03/18/2010 05:12 am ET Updated May 25, 2011

Too Poor For Insurance, Too Rich For Free Help

As part of its Bearing Witness 2.0 project, the Huffington Post is rounding up a few of the best local stories of the day.

Bryan Rupp reports for Southeast Texas's KBMT that Stacy Campbell has liver cancer. He's unemployed and too poor to buy his own health insurance -- but he's too rich for free help.

Campbell's wife, Janel, makes too much money for the family to qualify for the county-sponsored indigent health plan, reported KBMT. "You can't own a vehicle and you can't make over $250 a month to qualify for help" said Janel. Officials in Orange County, Texas, only provide healthcare to individuals earning less than 21 percent of the federal poverty limit. That means that any couple earning more than $3,060 per year don't qualify for the public services. Montrose Patient Advocates, which assists people like the Campbells, often refers patients outside of the county, to areas of the state with more inclusive social services.


Some people have started panning and sifting for gold as an alternative way to make money, reports Kirsten Valle for the Charlotte Observer.
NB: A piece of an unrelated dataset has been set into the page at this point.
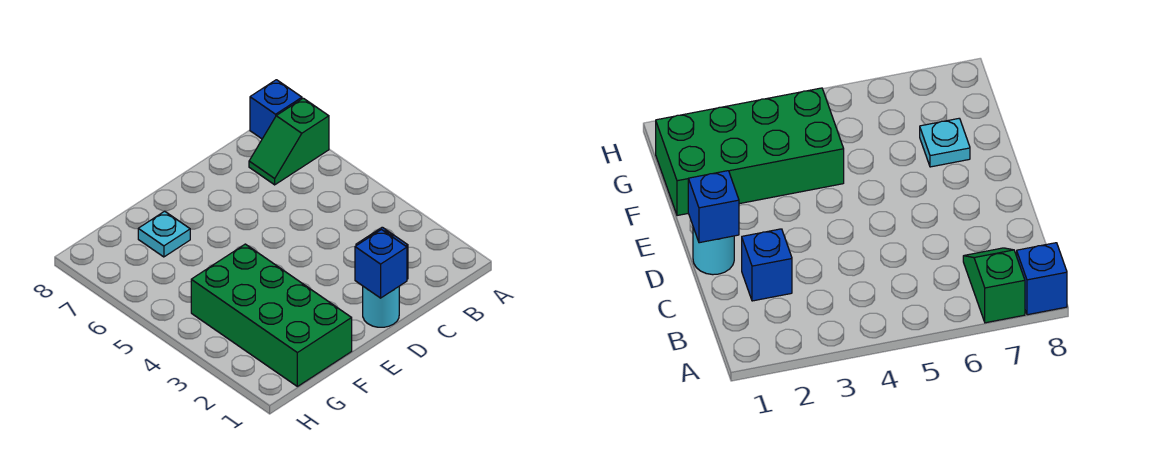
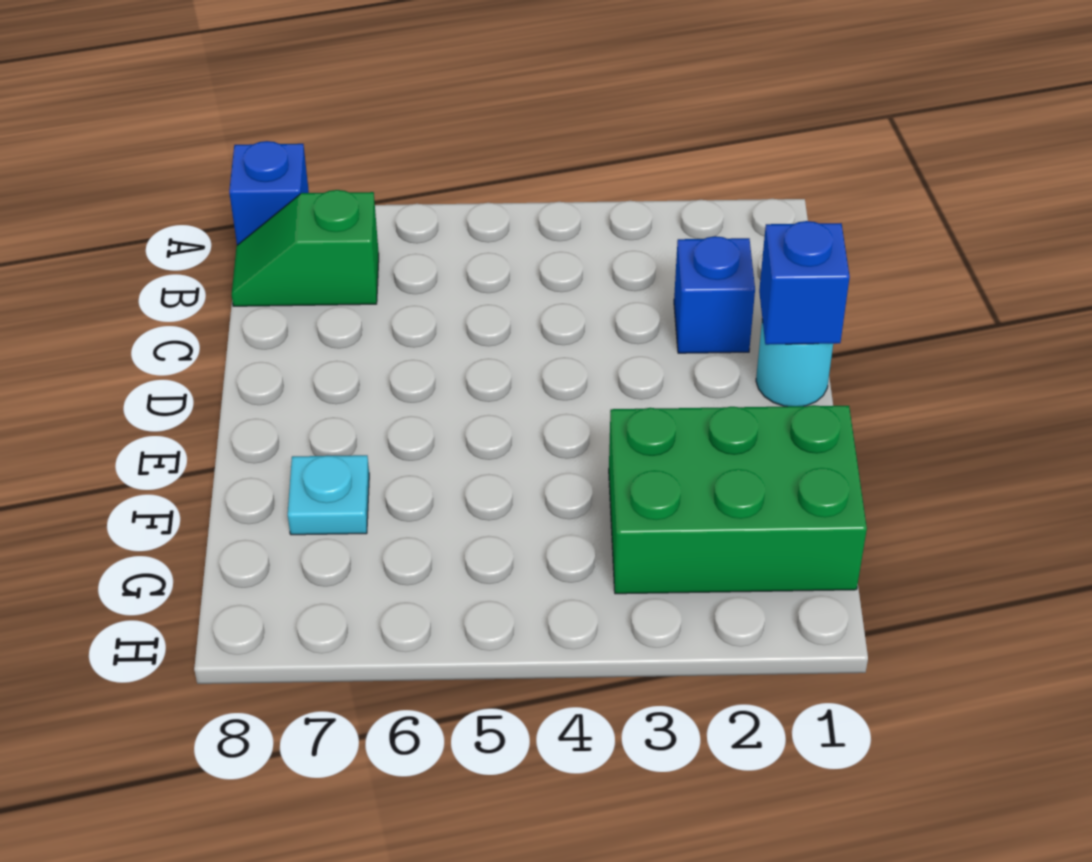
green slope A7:B7 level 1 top A -> green slope B7:B8 level 1 top 7
green brick F1:G4 level 1 -> green brick F1:G3 level 1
The price of gold is at an all-time high compared to the dollar and jobs are hard to come by, which has turned some locals into amateur gold prospectors.

"We've got a tremendous amount of new people showing up because they're unemployed or underemployed and are trying to supplement their income," said Jeff Pickett, owner of the Cotton Patch mine in New London, N.C. "We're seeing the start of a new gold rush." One man reporting bringing in up to $175 worth of tiny gold flakes per day, which works out to a $63,000 yearly wage.
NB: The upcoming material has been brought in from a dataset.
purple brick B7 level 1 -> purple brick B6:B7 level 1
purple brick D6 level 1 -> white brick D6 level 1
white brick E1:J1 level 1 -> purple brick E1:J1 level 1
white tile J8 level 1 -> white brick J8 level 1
A lawyer has filed a class-action lawsuit alleging that tens of thousands of foreclosures in metropolitan Detroit were filed illegally, making them invalid. Paul Egan of the Detroit News reports that the lawsuit, filed on behalf of 46 plaintiffs, has implications to nullify hundreds of thousands of foreclosures across the state which may have been improperly filed.

The claim is based around a technicality: according to state law, the county sheriff needs to sign the deeds for properties that the court sells off after a foreclosure, but in many cases the undersheriff signed instead. "It's a hyper-technical argument, but it's due process," said Paul Nicoletti, the filing attorney.
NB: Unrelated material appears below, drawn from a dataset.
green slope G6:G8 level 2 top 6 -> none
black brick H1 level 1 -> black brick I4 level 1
An overflow homeless shelter that opened just this week in Springfield, Ill., has already projected it will soon have to turn people away as the homeless population rises. Patrick Yeagle, of the Illinois Times, reports that the shelter, which is active from Nov. 1 to April 30 each year when the weather gets cold, houses 50 beds, but that is projected to be too few. "We will get creative and develop another option," when space runs out, said shelter director Archie Form, "but right now there is no other option."


Helen Altonn of the Honolulu Star Bulletin reports that Hawaii's 16 hospitals have gone $187 million into debt over the last year because of expensive medical care and unemployed patients. That number is only expected to rise as unemployment benefits and temporary COBRA benefits run out. "A lot of changes are coming and they're not going to add to the system; they're going to take away," said Terri Fuji, managing partner at an accounting firm that evaluated the losses. "We don't know exactly the impact, but it's negative."